Mystics vencem Fire na segunda partida com quatro prorrogações da história da WNBA.

Field Level MediaField Level Media|published: Sun 28th June, 19:27 2026
Jun 28, 2026; Washington, District of Columbia, USA; Washington Mystics guard Sonia Citron (22) dribbles the bal against the Portland Fire during the second quarter at CareFirst Arena. Mandatory Credit: Rafael Suanes-Imagn ImagesJun 28, 2026; Washington, District of Columbia, USA; Washington Mystics guard Sonia Citron (22) dribbles the bal against the Portland Fire during the second quarter at CareFirst Arena.

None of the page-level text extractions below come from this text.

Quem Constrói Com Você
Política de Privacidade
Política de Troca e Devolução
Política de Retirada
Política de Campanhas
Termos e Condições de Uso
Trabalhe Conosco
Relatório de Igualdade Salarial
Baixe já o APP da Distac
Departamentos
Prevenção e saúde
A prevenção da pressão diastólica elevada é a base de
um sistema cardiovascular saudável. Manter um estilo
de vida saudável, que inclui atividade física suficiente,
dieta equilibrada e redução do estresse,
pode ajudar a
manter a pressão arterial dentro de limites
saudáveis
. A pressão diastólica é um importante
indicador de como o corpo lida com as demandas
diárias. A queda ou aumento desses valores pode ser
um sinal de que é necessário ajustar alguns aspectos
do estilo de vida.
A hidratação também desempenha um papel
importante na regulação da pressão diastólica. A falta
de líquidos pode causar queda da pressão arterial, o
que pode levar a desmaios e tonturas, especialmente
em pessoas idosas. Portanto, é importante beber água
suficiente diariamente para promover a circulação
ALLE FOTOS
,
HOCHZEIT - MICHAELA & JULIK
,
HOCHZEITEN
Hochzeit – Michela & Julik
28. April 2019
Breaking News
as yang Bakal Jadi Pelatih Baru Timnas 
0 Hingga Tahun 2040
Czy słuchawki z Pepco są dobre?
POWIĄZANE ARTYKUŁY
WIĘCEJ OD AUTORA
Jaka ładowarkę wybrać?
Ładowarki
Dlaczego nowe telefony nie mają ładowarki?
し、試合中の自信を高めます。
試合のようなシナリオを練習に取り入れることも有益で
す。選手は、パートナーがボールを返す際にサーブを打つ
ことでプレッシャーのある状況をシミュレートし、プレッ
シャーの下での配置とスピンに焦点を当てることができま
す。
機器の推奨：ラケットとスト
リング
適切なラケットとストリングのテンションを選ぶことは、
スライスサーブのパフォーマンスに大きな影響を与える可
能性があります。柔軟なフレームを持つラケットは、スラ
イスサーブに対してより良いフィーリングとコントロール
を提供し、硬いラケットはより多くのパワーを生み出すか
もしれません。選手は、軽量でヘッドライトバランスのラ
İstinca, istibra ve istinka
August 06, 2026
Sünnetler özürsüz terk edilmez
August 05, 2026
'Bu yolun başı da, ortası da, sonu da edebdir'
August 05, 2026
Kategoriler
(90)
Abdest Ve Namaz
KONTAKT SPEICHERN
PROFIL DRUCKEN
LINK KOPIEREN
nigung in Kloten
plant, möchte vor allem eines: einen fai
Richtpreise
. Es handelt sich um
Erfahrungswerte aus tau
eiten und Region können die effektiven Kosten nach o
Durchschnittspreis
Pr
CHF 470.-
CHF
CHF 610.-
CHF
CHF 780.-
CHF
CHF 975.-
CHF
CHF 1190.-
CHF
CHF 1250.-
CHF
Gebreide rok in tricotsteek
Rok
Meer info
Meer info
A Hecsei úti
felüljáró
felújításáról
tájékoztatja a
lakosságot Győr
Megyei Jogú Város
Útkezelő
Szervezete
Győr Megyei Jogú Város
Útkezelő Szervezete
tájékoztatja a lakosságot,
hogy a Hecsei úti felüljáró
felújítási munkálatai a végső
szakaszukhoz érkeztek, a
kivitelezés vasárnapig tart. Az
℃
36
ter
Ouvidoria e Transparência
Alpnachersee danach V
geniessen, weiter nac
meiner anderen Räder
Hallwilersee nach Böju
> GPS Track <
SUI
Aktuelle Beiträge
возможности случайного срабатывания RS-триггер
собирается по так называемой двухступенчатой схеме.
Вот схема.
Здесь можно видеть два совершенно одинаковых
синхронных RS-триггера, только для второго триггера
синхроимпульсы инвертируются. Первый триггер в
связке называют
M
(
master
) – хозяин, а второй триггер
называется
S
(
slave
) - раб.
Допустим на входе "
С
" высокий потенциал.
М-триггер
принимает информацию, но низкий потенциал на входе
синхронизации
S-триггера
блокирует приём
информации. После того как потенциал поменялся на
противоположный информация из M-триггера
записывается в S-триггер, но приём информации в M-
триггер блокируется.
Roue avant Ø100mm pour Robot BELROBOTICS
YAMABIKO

Mandatory Credit: Rafael Suanes-Imagn Images

Sonia Citron marcou 32 pontos, sua melhor marca na carreira, incluindo a cesta da vitória a 21,4 segundos do fim, e o Washington Mystics venceu o Portland Fire por 124 a 123 em um jogo épico, no segundo da história da WNBA a ir para a quarta prorrogação.

Carla Leite, de Portland, marcou 32 pontos, sua melhor marca na carreira, e deu nove assistências, mas sua bandeja bateu no aro e saiu a menos de um segundo do fim da quarta prorrogação.

Michaela Onyenwere marcou 30 pontos, sua melhor marca na carreira, e Kiki Iriafen marcou 27 pontos, também sua melhor marca na carreira, pegou 11 rebotes e deu seis assistências para o Washington (9-9), que encerrou uma sequência de duas derrotas.

Sarah Ashlee Barker marcou 25 pontos, sua melhor marca na carreira, Megan Gustafson fez 20 pontos antes de ser eliminada por faltas e Bridget Carleton marcou 16 pontos para o Fire (8-12), que perdeu seu terceiro jogo consecutivo.

O outro jogo com quatro prorrogações também envolveu o Mystics. Eles venceram o Seattle Storm, time da casa, por 72 a 69 no dia 3 de julho de 2001.

Leite impediu a derrota de Portland no tempo regulamentar ao acertar uma cesta de três pontos incrível, com um passo para trás, empatando o jogo em 87 a menos de um segundo do fim. Ela também converteu uma cesta de três pontos de longa distância para empatar em 99 a 18,3 segundos do fim da primeira prorrogação.

Citron fez uma cesta a 14,9 segundos do fim da segunda prorrogação, empatando o jogo em 103 a 103 para Washington.

Carleton converteu um arremesso giratório a 3,4 segundos do fim da terceira prorrogação, empatando o jogo em 116 a 116 e forçando a quarta prorrogação.


Durante o período decisivo, Citron mancava devido a cãibras e recebeu um passe para uma bandeja, dando a Washington uma vantagem de 124 a 122 com 21,4 segundos restantes. Leite sofreu uma falta com 13,1 segundos no fim e converteu apenas um dos dois lances livres, deixando o Fire perdendo por um ponto, antes de não conseguir converter nenhum lance livre no final.

Este foi o primeiro jogo a ir para pelo menos três prorrogações desde que o Dallas Wings venceu o Phoenix Mercury por 117 a 111 em 18 de junho de 2016.

No tempo regulamentar, Carleton fez uma bandeja para diminuir a diferença para 85-84 para o Fire, faltando 17,3 segundos para o fim, antes de Citron converter dois lances livres a 14,1 segundos do apito final.

Washington teve a chance de fechar o jogo mais tarde, mas Alicia Florez errou dois lances livres a 8,1 segundos do fim e o Fire aproveitou a cesta milagrosa de 3 pontos de Leite.

Portland converteu 44,6% dos seus arremessos de quadra, incluindo 14 de 39 tentativas de três pontos. O Fire cometeu 24 turnovers, que resultaram em 32 pontos para Washington.

A armadora do Washington, Georgia Amoore (dores no joelho direito), saiu de quadra após o primeiro tempo. Ela tinha dois pontos.

O Mystics converteu 42,9% dos seus arremessos e acertou 10 de 29 tentativas de três pontos. O Washington cometeu 19 turnovers, que resultaram em 25 pontos para o Portland.

Washington abriu uma vantagem de 14 a 4 e 23 a 11 no primeiro quarto, antes de o Fire reagir e liderar por 55 a 48 no intervalo. Portland vencia por 67 a 62 após três quartos.